Click on icons for more stories

 

Wednesday 31 August 2005 (26 Rajab 1426)

 
56 Die in US Bombing of Iraq Terrorist Hide-Outs
Agencies
 

BAGHDAD, 31 August 2005 — At least 56 people were killed in multiple US airstrikes in Iraq against suspected Al-Qaeda hide-outs near the Syrian border at dawn yesterday, an Iraqi security source said.

The attacks, the second such raid in less than a week, came as Sunni Arabs, believed to be the backbone of the raging insurgency, were seeking alliances to defeat Iraq’s newly drafted constitution.

“At least 56 people were killed in the airstrikes carried out by US forces near Qaim close to the Syrian border,” the security source told AFP. The US military said it had no exact numbers of casualties.

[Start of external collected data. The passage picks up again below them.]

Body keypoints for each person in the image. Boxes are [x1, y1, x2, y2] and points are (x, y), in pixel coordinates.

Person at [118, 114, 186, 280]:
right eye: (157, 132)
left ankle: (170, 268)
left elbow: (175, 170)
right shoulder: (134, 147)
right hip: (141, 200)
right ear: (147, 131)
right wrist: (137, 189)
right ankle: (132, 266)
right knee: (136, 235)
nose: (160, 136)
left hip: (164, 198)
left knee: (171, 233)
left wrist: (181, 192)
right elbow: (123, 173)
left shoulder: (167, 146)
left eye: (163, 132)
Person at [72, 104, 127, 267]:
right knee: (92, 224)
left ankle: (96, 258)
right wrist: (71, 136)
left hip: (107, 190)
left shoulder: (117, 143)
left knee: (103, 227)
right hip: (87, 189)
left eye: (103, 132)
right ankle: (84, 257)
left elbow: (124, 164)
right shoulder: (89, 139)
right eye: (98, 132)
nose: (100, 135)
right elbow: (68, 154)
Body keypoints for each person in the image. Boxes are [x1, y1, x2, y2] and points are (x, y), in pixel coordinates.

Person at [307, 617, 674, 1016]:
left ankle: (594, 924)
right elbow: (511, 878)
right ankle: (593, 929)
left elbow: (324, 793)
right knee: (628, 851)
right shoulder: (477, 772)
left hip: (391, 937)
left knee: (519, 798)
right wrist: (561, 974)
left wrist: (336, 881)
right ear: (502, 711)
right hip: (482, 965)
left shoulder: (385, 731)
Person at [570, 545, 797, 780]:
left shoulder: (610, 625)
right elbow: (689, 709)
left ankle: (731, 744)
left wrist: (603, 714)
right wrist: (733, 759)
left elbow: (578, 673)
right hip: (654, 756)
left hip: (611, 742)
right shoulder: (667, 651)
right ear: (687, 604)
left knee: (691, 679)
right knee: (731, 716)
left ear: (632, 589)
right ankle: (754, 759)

“There was a total of three strikes targeting terrorist safe houses... Abu Islam (a reported Al-Qaeda operative) and several associates are believed killed,” a US military spokesman said in Baghdad.

He said a total of eight bombs were dropped in three airstrikes on suspected Al-Qaeda hide-outs, including a safe house where Abu Islam and several associates were holed up. Abu Islam and several associates were believed killed in the strikes around Karabila near Qaim, 450 km west of Baghdad, he said.

On Friday the US military launched similar strikes against another suspected Al-Qaeda hide-out in the restive Al-Anbar province. Around 50 militants associated with Al-Qaeda front man in Iraq, Abu Musab Al-Zarqawi, were in a safe house in the border town of Husaybah at the time, it said but did not provide details of casualties.

Meanwhile, disenchanted Sunni Arabs reached out across the sectarian divide to seek alliances with any ethnic or religious groups opposed to the newly drafted constitution.

After staging demonstrations on Monday, Sunni leaders said they were opening talks with the movement of Shiite cleric Moqtada Sadr and preparing a national conference to generate public support for defeating the charter in a mid-October referendum.

“We would like to cooperate with Moqtada Sadr and very soon we will start negotiations with him,” Saleh Al-Mutlaq, a top Sunni negotiator, said.

Sadr, who rejects any constitution drafted under the US-led occupation, enjoys widespread support among poor urban Shiites and his militia led one of postwar Iraq’s fiercest rebellions against US-led forces last year. “It is not just about the Sunnis anymore. It is about all those who do not want Iraq to break up, including the Shiites,” Mutlaq said.

Yesterday, the US ambassador suggested there may be further changes to the draft constitution, saying he believed a “final, final draft” had not yet been presented.

“I believe that a final, final draft has not yet been, or the edits have not been, presented yet, so that is something that Iraqis will have to talk to each other and decide for themselves,” US Ambassador Zalmay Khalilzad told reporters.

The law says the version signed off by Parliament on Sunday cannot be amended. But Khalilzad said the door could be open for changes declared as “edits” to the approved text. There was no official comment from the Shiite parliamentary leadership whether it shared that opinion.